Stored data entries
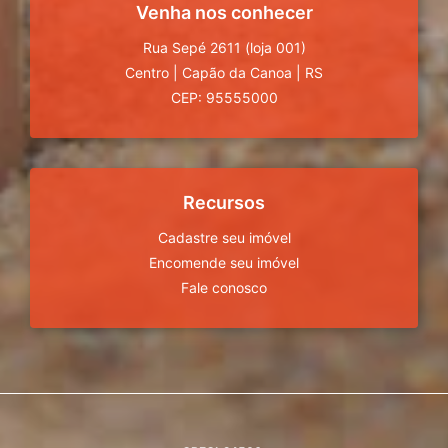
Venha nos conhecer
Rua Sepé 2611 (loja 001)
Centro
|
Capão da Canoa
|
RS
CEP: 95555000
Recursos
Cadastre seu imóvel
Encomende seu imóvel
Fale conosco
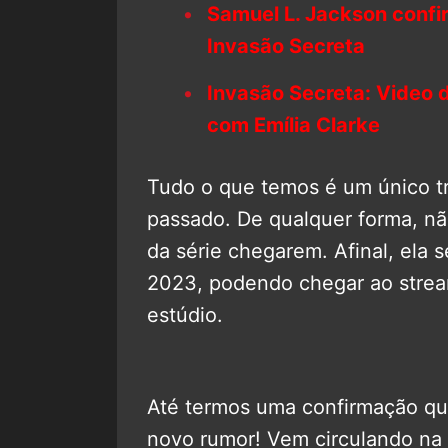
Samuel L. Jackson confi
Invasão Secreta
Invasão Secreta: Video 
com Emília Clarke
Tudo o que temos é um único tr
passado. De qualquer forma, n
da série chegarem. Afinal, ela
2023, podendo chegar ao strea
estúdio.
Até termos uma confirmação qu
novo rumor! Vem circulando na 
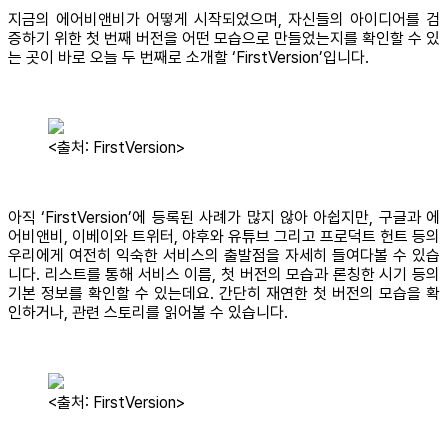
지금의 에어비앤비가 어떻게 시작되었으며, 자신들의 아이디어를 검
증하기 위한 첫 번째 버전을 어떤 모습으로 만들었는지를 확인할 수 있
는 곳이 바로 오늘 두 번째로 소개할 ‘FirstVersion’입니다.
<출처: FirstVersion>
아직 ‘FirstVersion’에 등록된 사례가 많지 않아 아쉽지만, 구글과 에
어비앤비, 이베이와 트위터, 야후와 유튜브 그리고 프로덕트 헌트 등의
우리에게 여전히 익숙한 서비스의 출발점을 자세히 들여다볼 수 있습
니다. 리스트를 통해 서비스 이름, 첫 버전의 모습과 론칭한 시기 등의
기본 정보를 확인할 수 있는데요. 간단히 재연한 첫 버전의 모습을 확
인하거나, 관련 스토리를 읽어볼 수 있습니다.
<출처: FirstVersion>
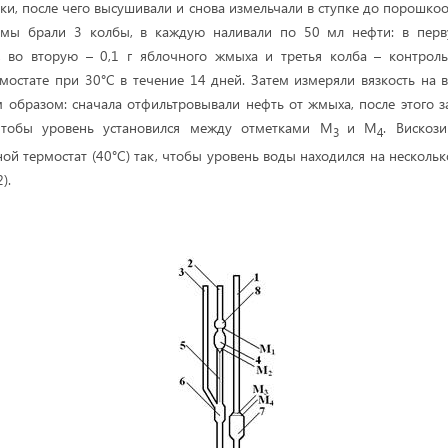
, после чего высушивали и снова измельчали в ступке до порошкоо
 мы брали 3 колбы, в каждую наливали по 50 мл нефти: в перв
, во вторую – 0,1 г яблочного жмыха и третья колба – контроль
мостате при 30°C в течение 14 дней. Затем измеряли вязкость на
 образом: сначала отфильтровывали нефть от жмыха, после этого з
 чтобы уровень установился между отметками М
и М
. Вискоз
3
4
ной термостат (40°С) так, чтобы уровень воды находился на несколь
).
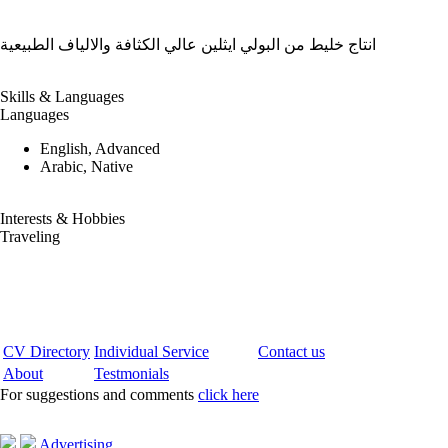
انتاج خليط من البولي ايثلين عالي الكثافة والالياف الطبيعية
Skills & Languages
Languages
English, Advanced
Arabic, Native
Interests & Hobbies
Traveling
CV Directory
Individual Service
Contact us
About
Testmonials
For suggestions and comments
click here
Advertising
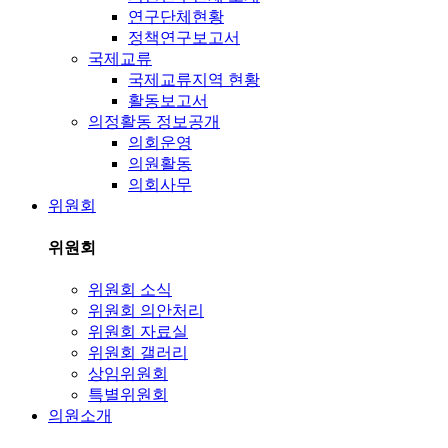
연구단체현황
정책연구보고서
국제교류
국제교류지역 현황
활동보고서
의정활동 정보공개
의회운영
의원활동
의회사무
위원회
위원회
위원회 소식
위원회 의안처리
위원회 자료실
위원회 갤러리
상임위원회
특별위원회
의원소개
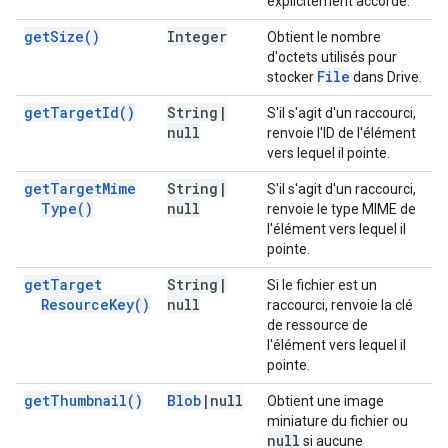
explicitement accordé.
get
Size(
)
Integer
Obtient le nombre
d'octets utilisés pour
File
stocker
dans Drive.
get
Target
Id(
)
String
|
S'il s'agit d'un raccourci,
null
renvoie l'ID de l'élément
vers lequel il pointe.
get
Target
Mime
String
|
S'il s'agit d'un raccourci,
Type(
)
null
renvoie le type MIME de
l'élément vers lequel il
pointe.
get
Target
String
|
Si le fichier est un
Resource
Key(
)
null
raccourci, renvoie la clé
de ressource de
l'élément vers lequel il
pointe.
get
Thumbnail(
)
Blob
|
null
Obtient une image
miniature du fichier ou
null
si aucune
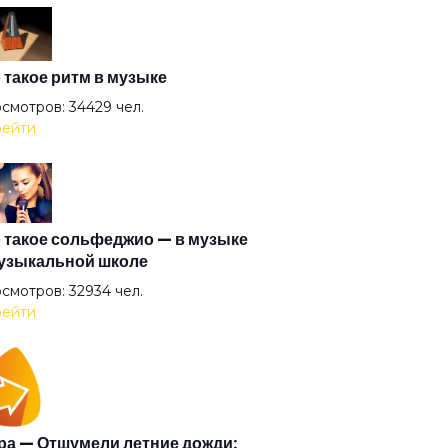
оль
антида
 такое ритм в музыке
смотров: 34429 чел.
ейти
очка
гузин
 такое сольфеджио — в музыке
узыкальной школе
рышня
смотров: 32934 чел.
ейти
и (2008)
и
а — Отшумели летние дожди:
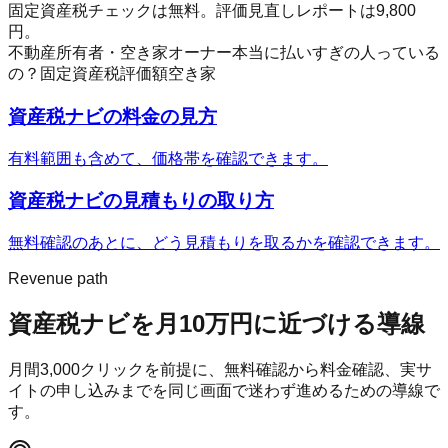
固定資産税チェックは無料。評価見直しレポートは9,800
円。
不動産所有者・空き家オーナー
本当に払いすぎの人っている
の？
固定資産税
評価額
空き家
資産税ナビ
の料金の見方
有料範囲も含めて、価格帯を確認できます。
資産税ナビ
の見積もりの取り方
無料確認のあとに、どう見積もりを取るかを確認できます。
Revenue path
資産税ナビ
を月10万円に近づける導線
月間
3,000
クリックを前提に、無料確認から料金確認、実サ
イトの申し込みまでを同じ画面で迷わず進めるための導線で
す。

---

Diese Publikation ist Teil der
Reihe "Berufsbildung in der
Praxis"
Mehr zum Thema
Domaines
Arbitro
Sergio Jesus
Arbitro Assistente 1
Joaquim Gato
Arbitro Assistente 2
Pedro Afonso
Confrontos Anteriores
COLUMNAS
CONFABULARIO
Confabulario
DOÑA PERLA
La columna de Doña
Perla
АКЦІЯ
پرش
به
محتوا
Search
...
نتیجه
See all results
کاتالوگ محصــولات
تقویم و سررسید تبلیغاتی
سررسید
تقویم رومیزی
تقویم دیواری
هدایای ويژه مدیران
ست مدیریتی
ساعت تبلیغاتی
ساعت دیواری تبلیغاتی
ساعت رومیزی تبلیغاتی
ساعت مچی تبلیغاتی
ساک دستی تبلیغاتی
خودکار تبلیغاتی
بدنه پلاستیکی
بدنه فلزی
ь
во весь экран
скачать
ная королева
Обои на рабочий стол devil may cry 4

- BRIEF -
Search the entries for the string "музыке" and collect each line that has it.

- SOLUTION TO THIS EXERCISE -
 такое ритм в музыке
 такое сольфеджио — в музыке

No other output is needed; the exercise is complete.